That said, if you are not all that prompt with keeping track of premiums and don’t like the hassle of renewals, you can consider buying a combo of three/five-year TP along with a three/five-year OD.
Bottom line: While longer OD covers appear cost-effective, you can opt for a one-year OD cover (with three/five-year TP) for now. Standalone OD covers may cost you less on renewal next year.
No standalone one-year OD
Earlier, since your choice was between a standalone TP cover or a combo of a TP and an OD cover for a year, there was no need for a standalone one-year OD policy. But now, since a buyer can take a one-year OD cover along with three/five-year TP, she will have to renew the OD cover the next year. This implies that insurance companies will have to come out with standalone one-year OD policies. But firms are yet to introduce such products. It may be a year before such policies are available, say market experts.
Bottom line: While the insurance cost has gone up markedly this year owing to the long-term TP cover, don’t try to save on cost by skipping the OD cover. You may not be able to buy a standalone OD cover mid-way this year.
Inbuilt NCB discount
A no-claim bonus is the reward the holder of a motor insurance policy gets for not making a claim in the preceding years. This is given as a discount — of 20-50 per cent — on the OD cover premium. The NCB benefit increases by 10 per cent every year and hits 50 per cent at the end of five continuous years of no claims.
Until now, as the OD cover was only for a year, it was easy to gauge and give the NCB benefit for every year of no claim. But, with longer-term OD products now, this gets tricky. While some policyholders may not have made any claims in the first year, they would have claimed in the second or third year; others might not have claimed in the first two years, but claimed in the third year, and so on.

Parts of the exercise:
A: Answer these questions from the motor insurance excerpt:
(i) What range of discount on the OD cover premium does a no-claim bonus give?
(ii) According to market experts, how long may it be before standalone one-year OD policies are available?
(iii) After how many continuous years of no claims does the NCB benefit reach 50 per cent?
B: Set down everything in the motor insurance excerpt from "Until now, as" down to "year, and so on.", with no changes.
The listing that comes next is separate material and is not part of the motor insurance excerpt.

Supplied material:
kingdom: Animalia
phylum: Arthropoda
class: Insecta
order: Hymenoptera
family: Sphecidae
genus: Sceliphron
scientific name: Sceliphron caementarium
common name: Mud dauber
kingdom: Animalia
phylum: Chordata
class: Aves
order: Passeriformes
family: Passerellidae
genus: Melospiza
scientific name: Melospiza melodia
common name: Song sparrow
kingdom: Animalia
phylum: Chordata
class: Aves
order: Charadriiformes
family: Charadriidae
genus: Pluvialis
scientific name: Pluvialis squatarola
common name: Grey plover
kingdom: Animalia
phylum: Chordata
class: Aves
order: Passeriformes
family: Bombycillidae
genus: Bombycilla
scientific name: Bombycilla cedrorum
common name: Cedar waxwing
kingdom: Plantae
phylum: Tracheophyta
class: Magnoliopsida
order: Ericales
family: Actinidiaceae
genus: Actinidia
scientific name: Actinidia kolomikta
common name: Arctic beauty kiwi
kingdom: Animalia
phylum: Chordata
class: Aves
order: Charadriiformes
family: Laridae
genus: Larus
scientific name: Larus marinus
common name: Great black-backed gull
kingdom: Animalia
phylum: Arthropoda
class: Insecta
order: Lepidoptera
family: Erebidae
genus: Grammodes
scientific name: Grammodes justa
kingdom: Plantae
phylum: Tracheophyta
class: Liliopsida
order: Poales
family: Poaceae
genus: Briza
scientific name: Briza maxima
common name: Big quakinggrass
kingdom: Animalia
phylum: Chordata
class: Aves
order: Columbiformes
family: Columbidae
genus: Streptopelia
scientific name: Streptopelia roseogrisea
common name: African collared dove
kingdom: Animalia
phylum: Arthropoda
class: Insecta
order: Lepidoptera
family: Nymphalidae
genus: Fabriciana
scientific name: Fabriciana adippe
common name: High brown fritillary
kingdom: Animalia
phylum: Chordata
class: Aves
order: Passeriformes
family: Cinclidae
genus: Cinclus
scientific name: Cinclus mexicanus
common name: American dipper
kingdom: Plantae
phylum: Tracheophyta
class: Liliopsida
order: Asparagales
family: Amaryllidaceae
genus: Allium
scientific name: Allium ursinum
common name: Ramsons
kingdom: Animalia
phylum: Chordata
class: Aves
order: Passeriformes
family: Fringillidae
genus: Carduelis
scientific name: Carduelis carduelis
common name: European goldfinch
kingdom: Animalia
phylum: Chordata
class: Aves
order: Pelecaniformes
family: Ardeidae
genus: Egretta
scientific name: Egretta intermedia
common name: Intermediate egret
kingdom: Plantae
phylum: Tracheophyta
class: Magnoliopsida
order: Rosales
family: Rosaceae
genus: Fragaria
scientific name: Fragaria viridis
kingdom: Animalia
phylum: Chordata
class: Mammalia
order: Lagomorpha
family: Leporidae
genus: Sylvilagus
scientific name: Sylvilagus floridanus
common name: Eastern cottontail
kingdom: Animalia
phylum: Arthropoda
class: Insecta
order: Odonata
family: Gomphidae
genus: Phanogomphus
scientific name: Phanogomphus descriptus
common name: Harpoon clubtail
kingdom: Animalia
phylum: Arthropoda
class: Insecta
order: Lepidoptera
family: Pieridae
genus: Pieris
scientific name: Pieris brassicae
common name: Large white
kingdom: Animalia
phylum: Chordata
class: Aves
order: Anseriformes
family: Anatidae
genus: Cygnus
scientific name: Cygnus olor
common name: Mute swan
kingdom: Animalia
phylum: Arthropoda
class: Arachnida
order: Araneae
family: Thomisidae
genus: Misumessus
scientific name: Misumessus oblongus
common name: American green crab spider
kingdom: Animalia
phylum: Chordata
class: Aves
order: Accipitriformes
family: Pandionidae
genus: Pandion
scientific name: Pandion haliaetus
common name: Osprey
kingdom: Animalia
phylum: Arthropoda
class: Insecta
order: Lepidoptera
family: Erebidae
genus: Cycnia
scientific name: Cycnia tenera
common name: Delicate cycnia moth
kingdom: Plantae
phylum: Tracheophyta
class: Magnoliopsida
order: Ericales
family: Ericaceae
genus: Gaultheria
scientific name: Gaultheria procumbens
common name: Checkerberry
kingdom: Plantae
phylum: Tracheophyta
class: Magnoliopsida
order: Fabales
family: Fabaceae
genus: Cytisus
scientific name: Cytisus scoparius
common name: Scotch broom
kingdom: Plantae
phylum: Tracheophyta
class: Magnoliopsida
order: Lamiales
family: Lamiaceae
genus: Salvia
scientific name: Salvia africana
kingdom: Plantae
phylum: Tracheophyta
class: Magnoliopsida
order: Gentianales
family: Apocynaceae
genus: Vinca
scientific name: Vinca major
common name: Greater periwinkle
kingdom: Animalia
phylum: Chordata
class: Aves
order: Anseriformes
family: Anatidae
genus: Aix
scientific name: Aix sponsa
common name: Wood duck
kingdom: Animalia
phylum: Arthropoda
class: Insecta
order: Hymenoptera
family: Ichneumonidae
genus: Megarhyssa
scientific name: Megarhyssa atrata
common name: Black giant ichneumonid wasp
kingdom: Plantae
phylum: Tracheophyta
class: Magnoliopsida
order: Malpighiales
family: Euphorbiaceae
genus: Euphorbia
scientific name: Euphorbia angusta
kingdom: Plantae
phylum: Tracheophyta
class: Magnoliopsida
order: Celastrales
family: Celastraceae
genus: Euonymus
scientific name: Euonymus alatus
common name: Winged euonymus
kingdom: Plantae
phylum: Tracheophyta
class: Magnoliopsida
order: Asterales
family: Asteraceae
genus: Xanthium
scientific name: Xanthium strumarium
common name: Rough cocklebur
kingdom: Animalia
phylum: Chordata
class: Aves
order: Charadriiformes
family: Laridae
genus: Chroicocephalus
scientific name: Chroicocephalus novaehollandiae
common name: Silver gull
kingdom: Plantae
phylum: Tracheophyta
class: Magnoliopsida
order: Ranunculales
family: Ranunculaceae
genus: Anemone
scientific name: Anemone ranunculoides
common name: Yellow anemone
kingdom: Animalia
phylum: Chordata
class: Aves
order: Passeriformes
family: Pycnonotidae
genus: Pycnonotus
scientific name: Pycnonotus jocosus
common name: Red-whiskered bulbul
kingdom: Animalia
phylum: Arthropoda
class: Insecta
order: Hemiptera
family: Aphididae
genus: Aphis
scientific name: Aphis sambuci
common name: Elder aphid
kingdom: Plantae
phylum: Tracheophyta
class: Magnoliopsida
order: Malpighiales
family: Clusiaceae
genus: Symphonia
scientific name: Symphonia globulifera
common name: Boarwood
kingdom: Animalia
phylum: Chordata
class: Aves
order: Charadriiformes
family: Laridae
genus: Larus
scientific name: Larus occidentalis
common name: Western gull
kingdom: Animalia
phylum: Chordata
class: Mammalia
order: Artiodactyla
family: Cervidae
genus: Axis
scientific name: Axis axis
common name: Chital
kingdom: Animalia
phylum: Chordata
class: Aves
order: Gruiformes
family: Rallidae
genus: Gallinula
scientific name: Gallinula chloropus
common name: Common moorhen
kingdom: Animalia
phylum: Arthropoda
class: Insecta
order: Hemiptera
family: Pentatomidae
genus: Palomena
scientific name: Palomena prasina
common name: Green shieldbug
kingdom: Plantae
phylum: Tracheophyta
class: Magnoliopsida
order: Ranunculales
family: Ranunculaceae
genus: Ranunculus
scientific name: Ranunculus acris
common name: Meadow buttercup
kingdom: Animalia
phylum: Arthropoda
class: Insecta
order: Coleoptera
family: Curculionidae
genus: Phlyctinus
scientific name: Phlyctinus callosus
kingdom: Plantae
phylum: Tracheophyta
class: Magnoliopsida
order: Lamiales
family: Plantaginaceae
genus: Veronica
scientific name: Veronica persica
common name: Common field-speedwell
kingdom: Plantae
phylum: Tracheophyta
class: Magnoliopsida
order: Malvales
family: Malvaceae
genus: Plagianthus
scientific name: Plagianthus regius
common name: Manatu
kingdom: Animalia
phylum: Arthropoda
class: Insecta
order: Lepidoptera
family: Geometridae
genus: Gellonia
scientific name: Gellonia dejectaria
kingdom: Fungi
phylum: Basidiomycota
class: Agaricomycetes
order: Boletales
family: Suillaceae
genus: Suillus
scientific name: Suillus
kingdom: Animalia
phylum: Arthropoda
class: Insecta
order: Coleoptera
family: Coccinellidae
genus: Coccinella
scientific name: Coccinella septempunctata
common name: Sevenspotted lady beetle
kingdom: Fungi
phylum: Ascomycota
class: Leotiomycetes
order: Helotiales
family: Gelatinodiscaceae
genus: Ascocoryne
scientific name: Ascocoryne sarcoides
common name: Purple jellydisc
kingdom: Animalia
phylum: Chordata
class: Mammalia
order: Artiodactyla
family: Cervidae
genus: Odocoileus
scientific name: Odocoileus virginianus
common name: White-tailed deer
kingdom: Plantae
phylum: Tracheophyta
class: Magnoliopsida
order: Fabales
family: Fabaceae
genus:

Results:
A:
(i) 20-50 per cent
(ii) A year
(iii) Five years

B:
Until now, as the OD cover was only for a year, it was easy to gauge and give the NCB benefit for every year of no claim. But, with longer-term OD products now, this gets tricky. While some policyholders may not have made any claims in the first year, they would have claimed in the second or third year; others might not have claimed in the first two years, but claimed in the third year, and so on.